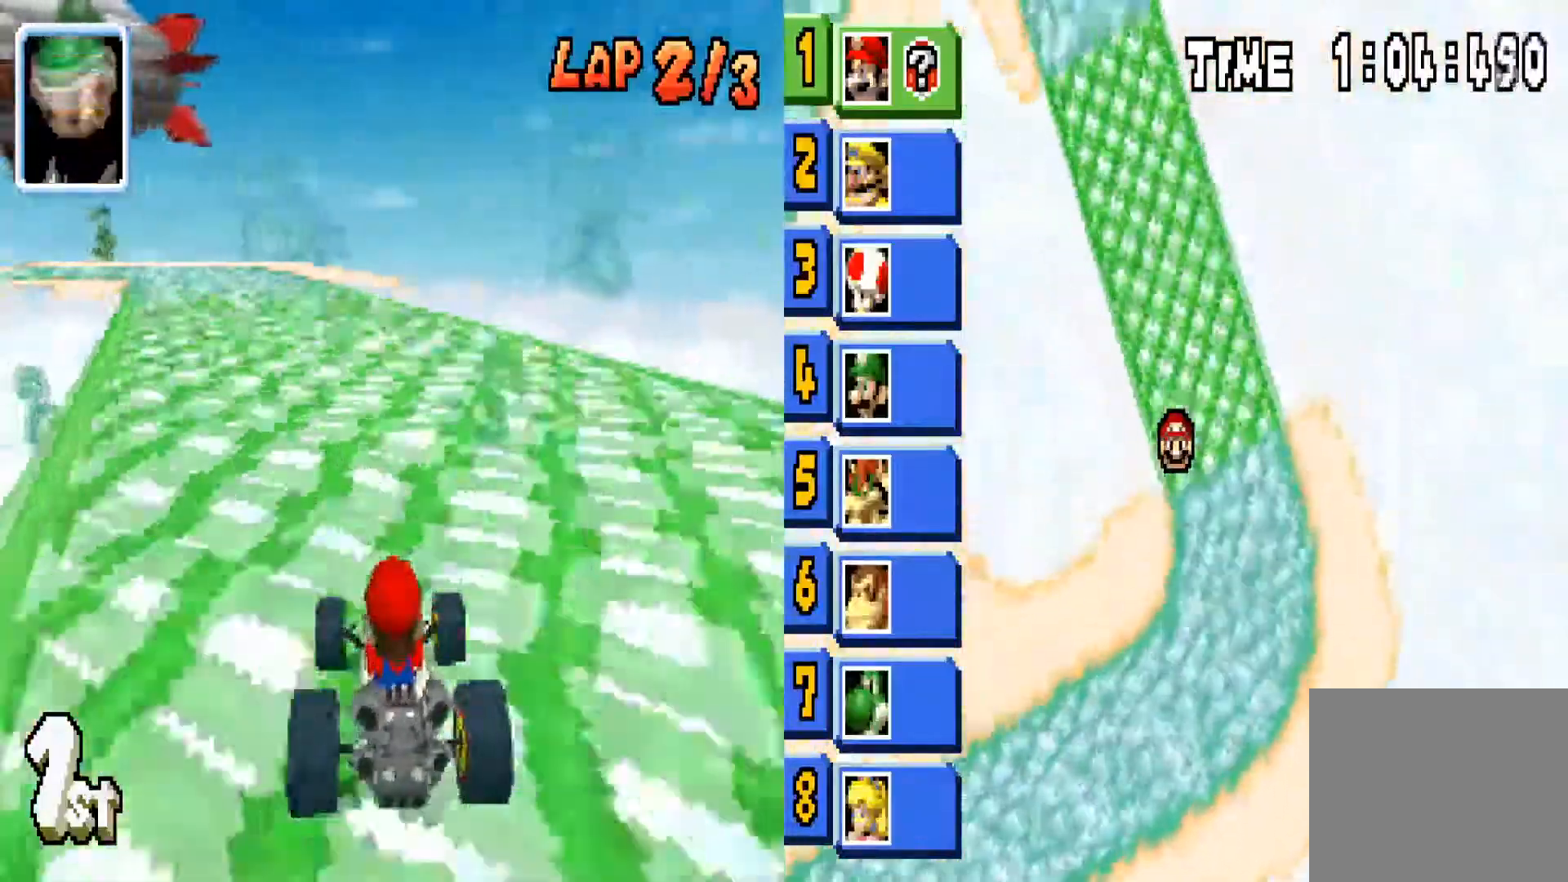
{"buttons": ["CIRCLE"], "left_stick": "center", "right_stick": "center", "events": [[134, "left_stick", "center"]]}
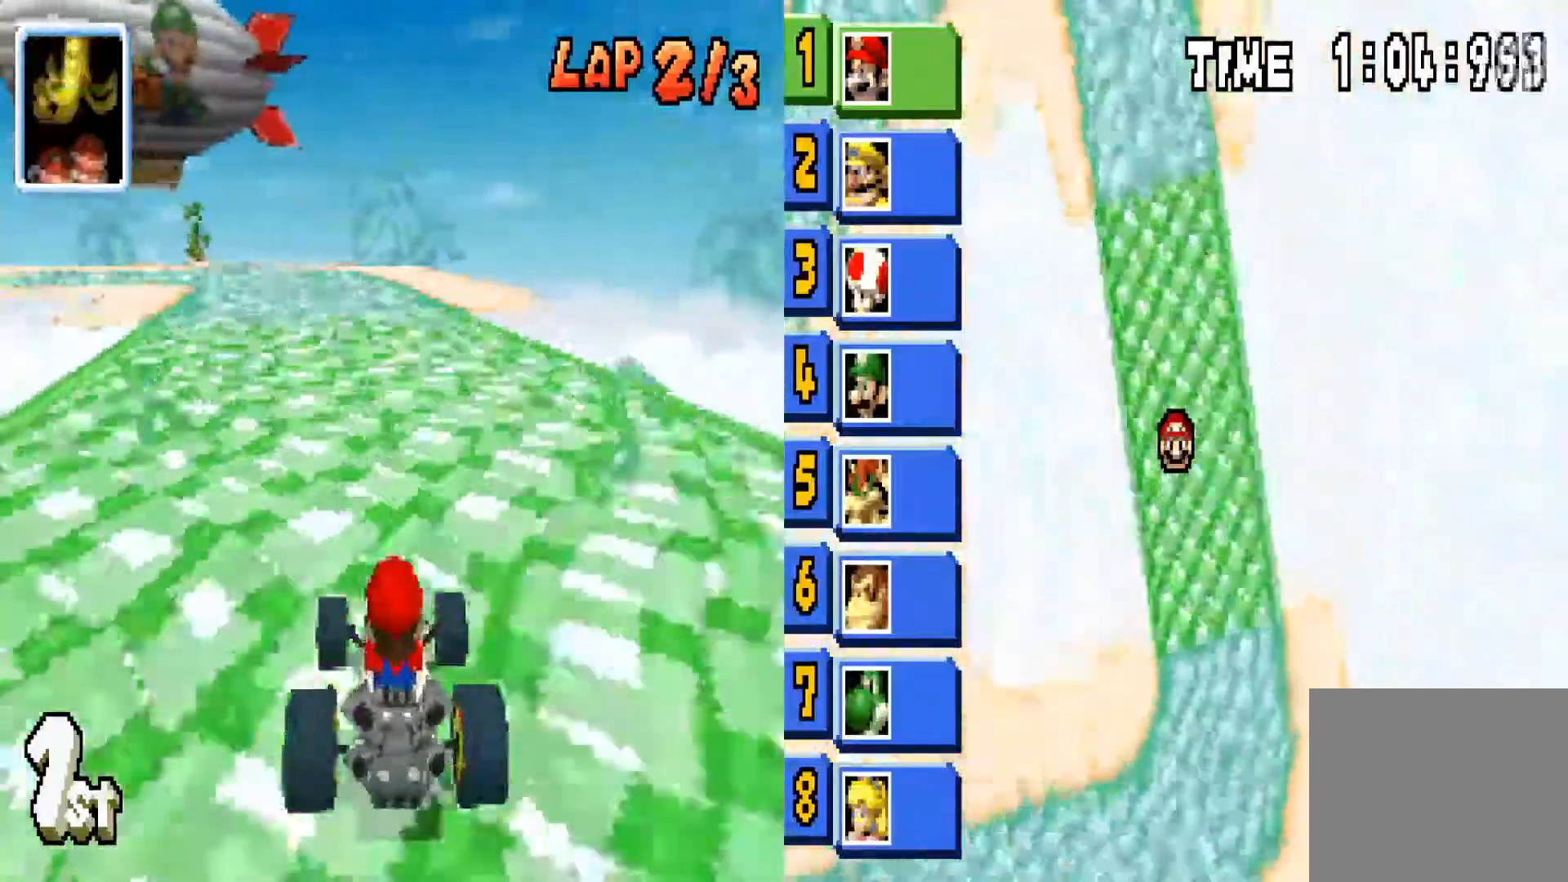
{"buttons": ["CIRCLE"], "left_stick": "center", "right_stick": "center", "events": [[33, "left_stick", "left"], [200, "left_stick", "center"]]}
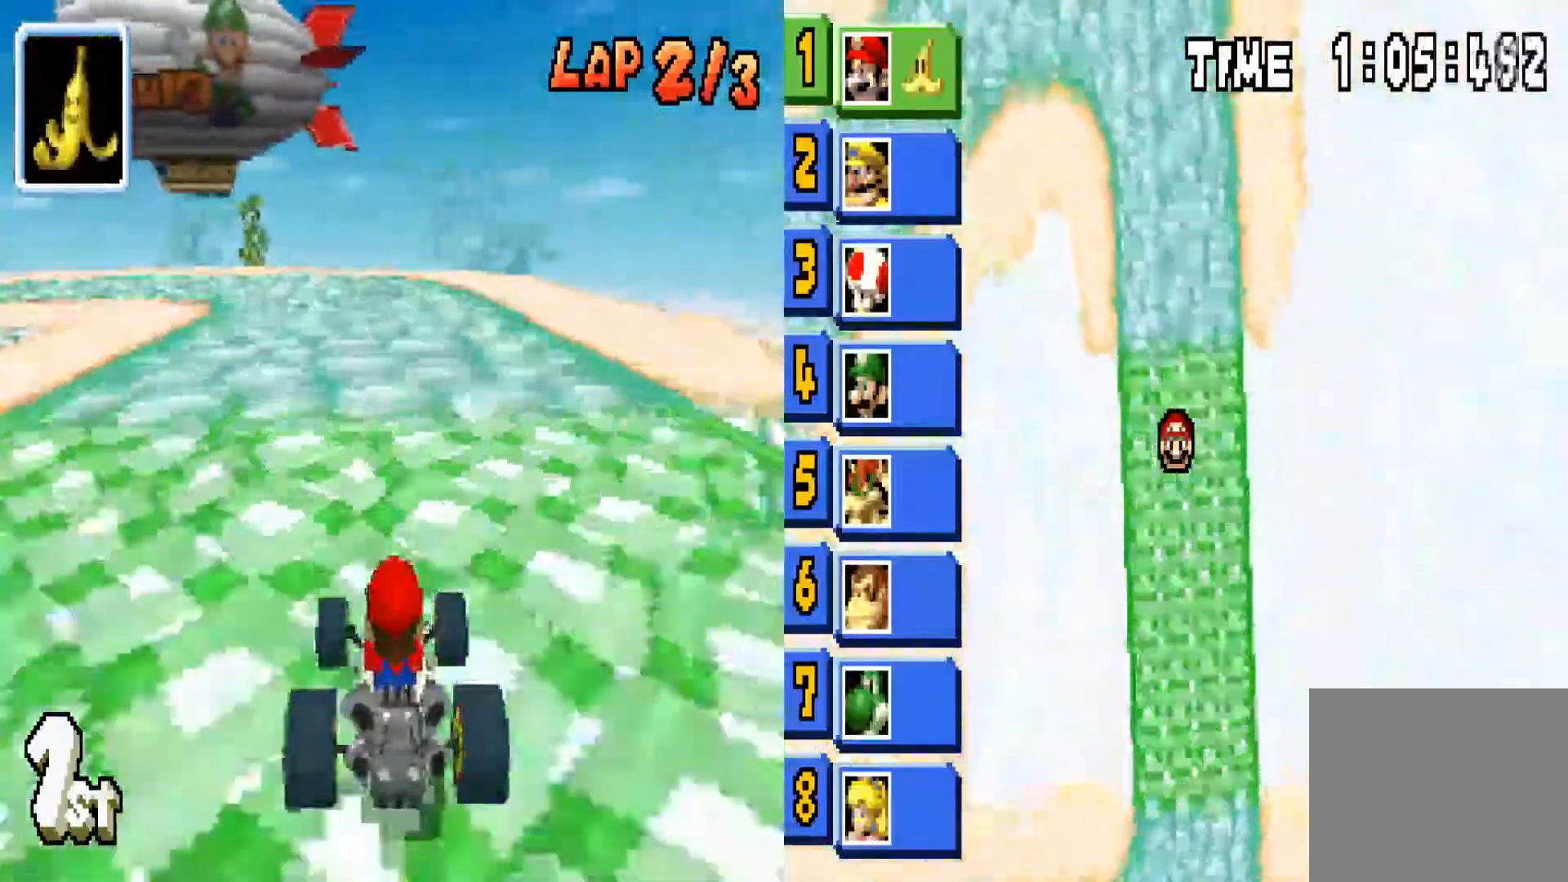
{"buttons": ["CIRCLE", "R1"], "left_stick": "left", "right_stick": "center", "events": [[100, "left_stick", "left"], [200, "R1", "down"]]}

[Problem]
The data must be printed exactly, image-free.

[Solution below]
{"buttons": ["CIRCLE"], "left_stick": "center", "right_stick": "center", "events": [[134, "left_stick", "center"]]}
{"buttons": ["CIRCLE"], "left_stick": "center", "right_stick": "center", "events": [[33, "left_stick", "left"], [200, "left_stick", "center"]]}
{"buttons": ["CIRCLE", "R1"], "left_stick": "left", "right_stick": "center", "events": [[100, "left_stick", "left"], [200, "R1", "down"]]}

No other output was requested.